An email box (also email mailbox, e-mailbox) is the destination to which electronic mail messages are delivered. It is the equivalent of a letter box in the postal system.
A mailbox is identified by an email address. However, not all email addresses correspond to a storage facility. The term pseudo-mailbox is sometimes used to refer to an address that does not correspond to a definitive mail store. Email forwarding may be applied to reach end recipients from such addresses. Electronic mailing lists and email aliases are typical examples.
RFC 5321, defines an email address as a character string that identifies a user to whom mail will be sent or a location into which mail will be deposited. The term mailbox refers to that depository. In that sense, the terms mailbox and address can be used interchangeably.

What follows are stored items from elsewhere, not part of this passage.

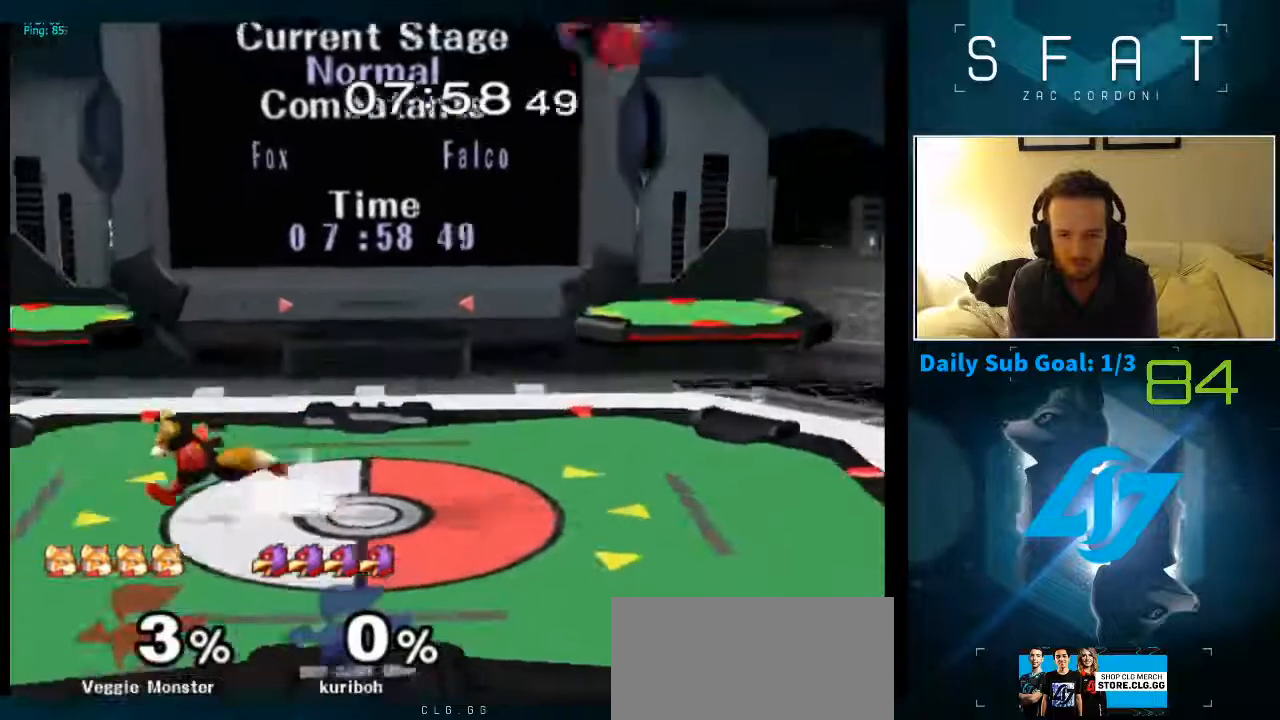
{"dt_ms": 500, "buttons": [], "left_stick": "right", "right_stick": "center", "events": [[33, "left_stick", "center"], [117, "left_stick", "right"], [317, "left_stick", "left"], [383, "left_stick", "right"]]}
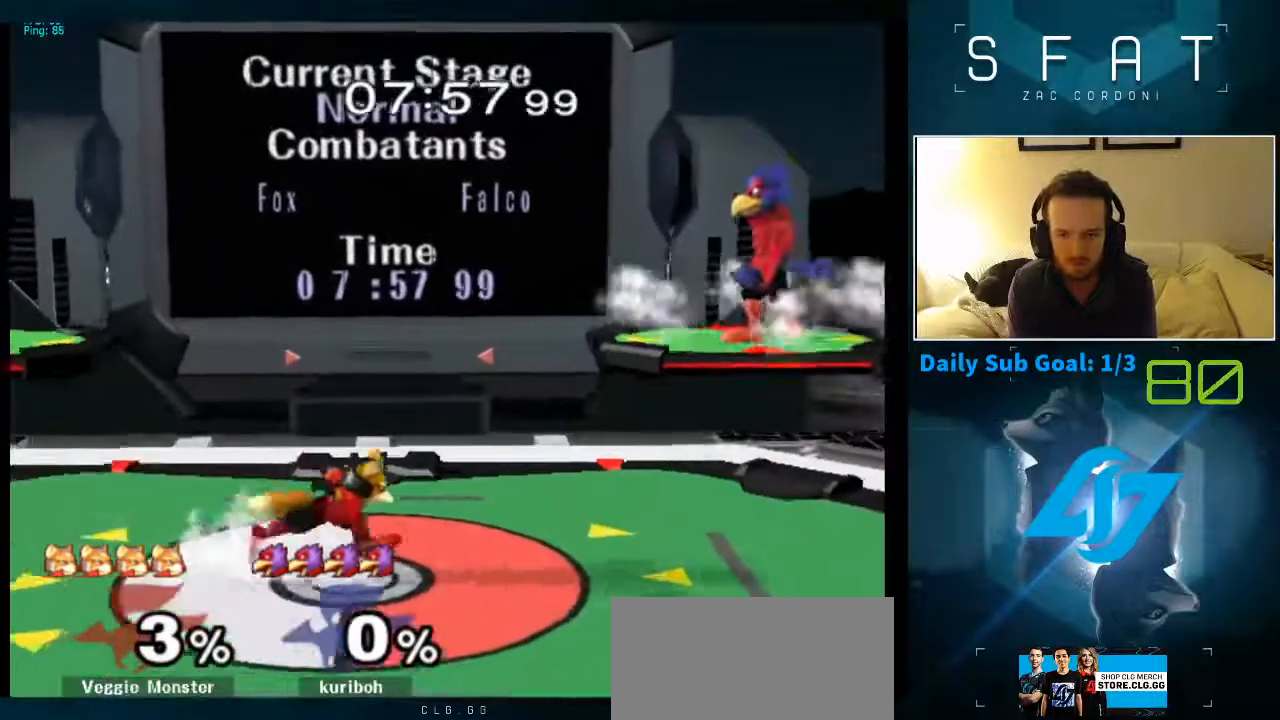
{"dt_ms": 500, "buttons": [], "left_stick": "down", "right_stick": "center", "events": [[217, "left_stick", "down"]]}
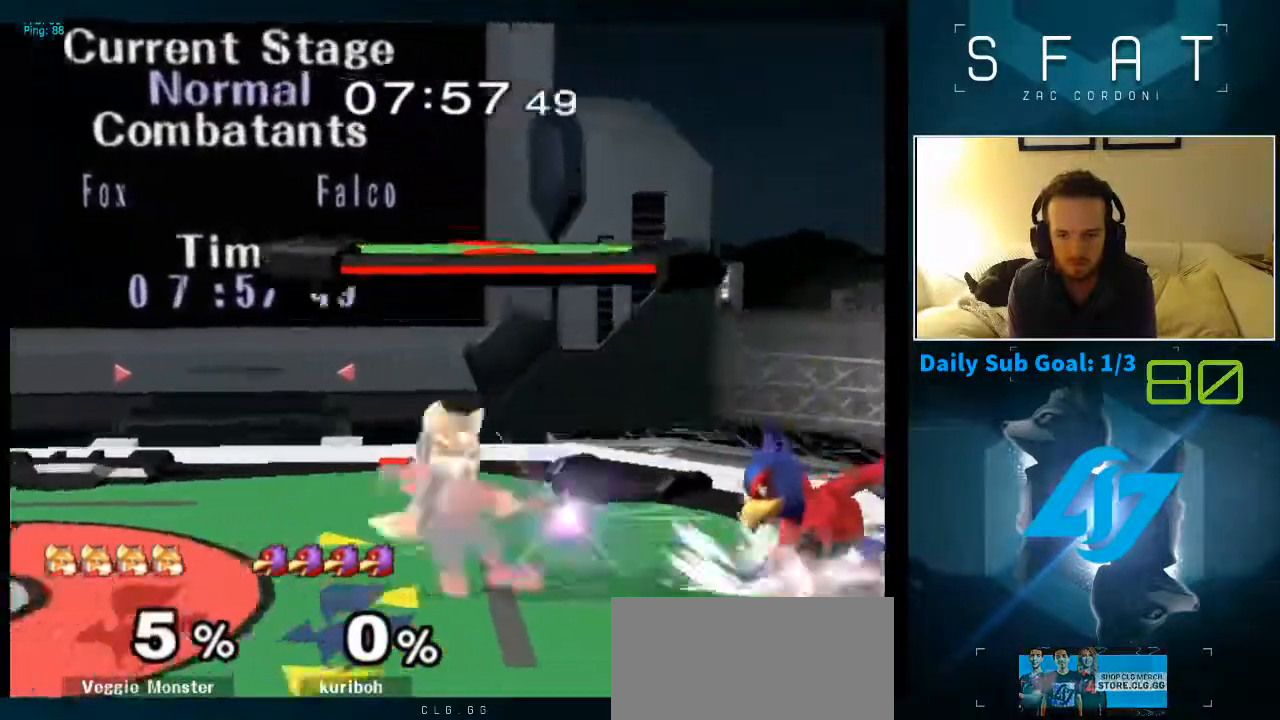
{"dt_ms": 500, "buttons": [], "left_stick": "left", "right_stick": "center", "events": [[267, "left_stick", "down-left"], [283, "Y", "down"], [333, "Y", "up"], [450, "left_stick", "left"]]}
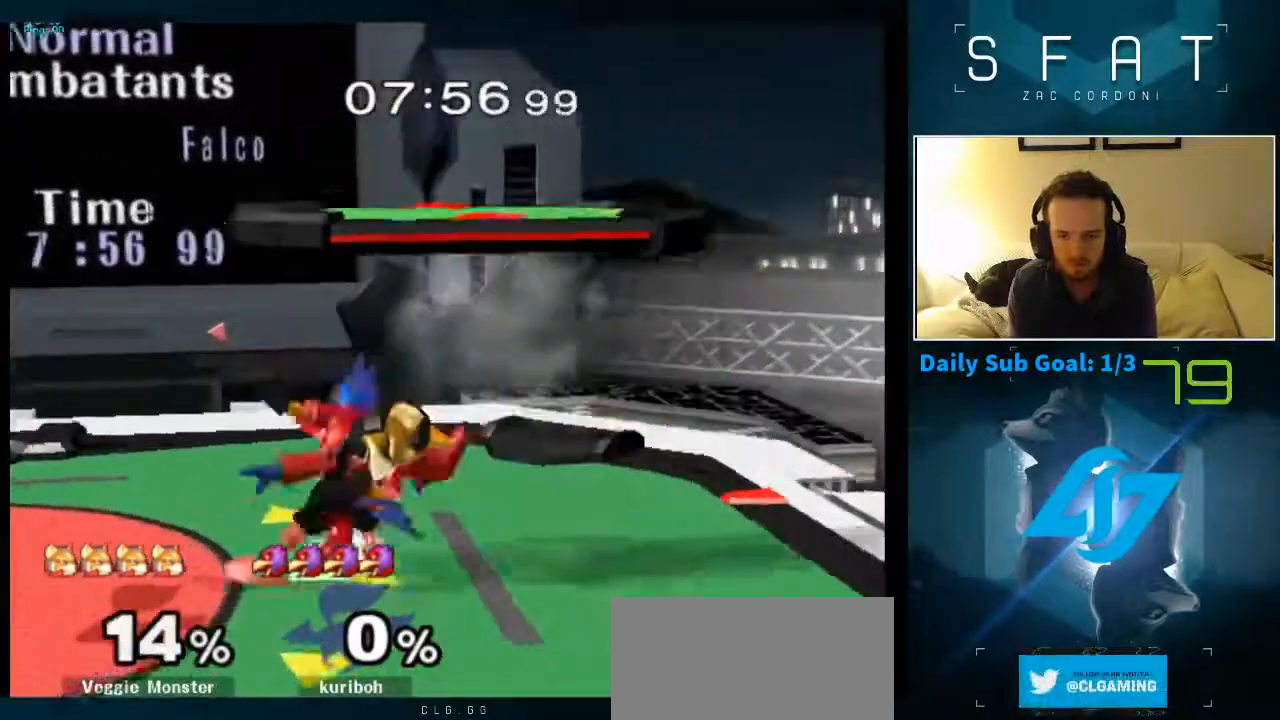
{"dt_ms": 500, "buttons": ["L1"], "left_stick": "left", "right_stick": "center", "events": [[50, "L1", "down"]]}
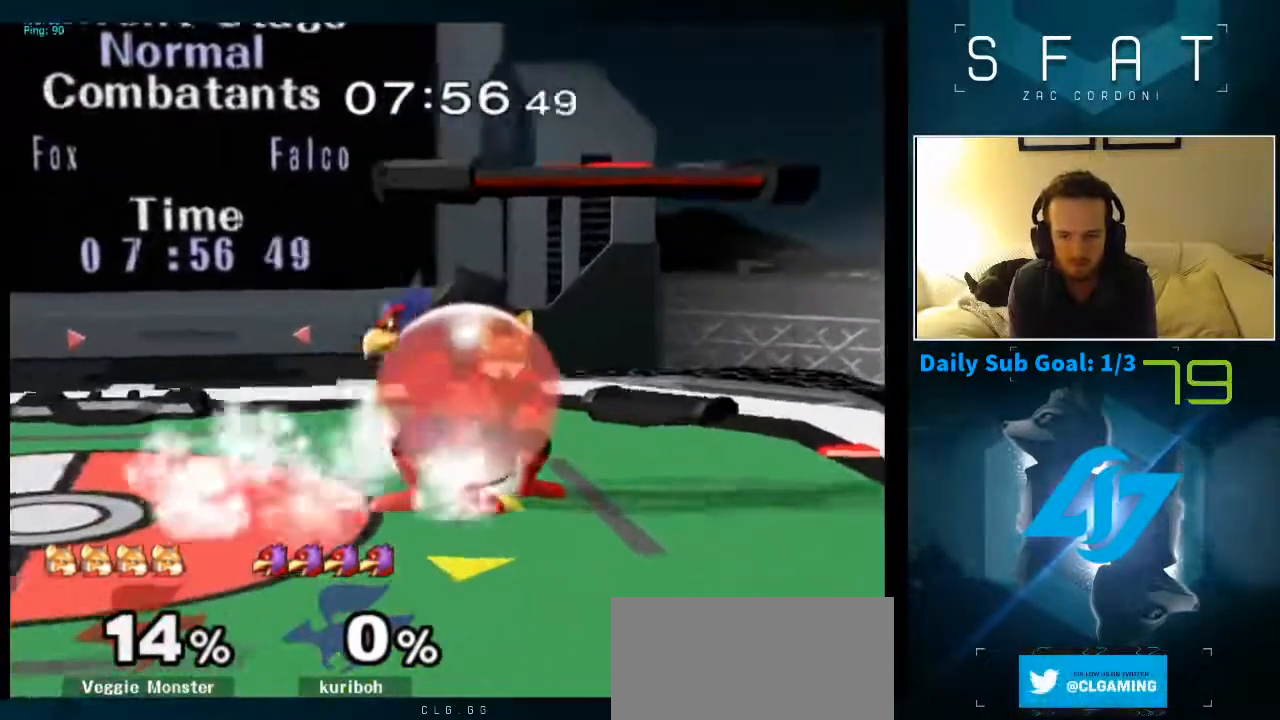
{"dt_ms": 500, "buttons": ["A", "Y", "L1"], "left_stick": "down-left", "right_stick": "center", "events": [[300, "Y", "down"], [317, "left_stick", "down-left"], [350, "B", "down"], [350, "Y", "up"], [483, "A", "down"], [500, "B", "up"], [500, "Y", "down"]]}
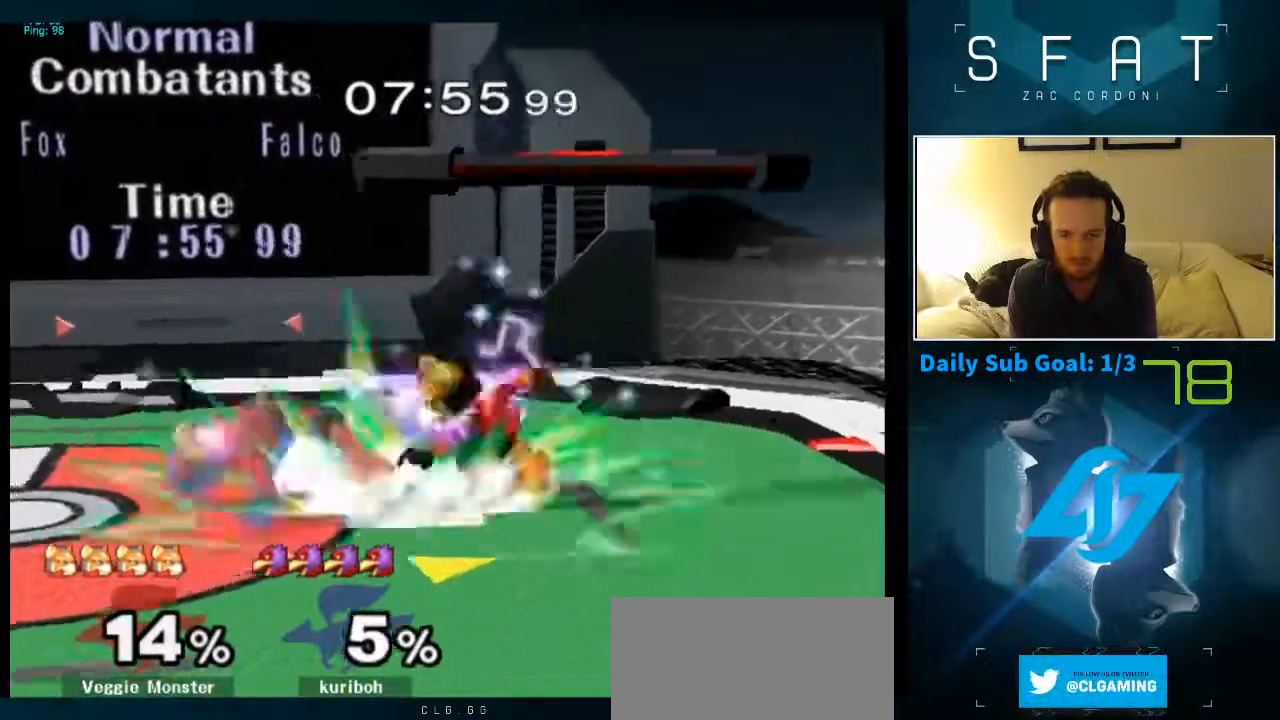
{"dt_ms": 500, "buttons": [], "left_stick": "center", "right_stick": "center", "events": [[33, "R1", "down"], [83, "A", "up"], [133, "L1", "up"], [167, "R1", "up"], [167, "Y", "up"], [267, "left_stick", "center"], [367, "left_stick", "down"], [500, "left_stick", "center"]]}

RFC 5322 defines a mailbox as follows:A mailbox receives mail. It is a 'conceptual entity' that does not necessarily pertain to file storage. It further exemplifies that some sites may choose to print mail on a printer and deliver the output to the addressee's desk, much like a traditional fax transmission.
Access to a mailbox is controlled by a mailbox provider. Usually, anyone can send messages to a mailbox while only authenticated users can read or delete from their own mailboxes. An email client retrieves messages from one or more mailboxes. The database (file, directory, storage system) in which the client stores the messages is called the local mailbox.
Popular client–server protocols to retrieve messages are:
IMAP and webmail can go along with each other more or less seamlessly. POP, if configured to leave messages on server, can be compatible with them.
Internet message format, currently defined by RFC 5322, dates back to 1982 (RFC 822). That is what POP and IMAP clients expect to retrieve.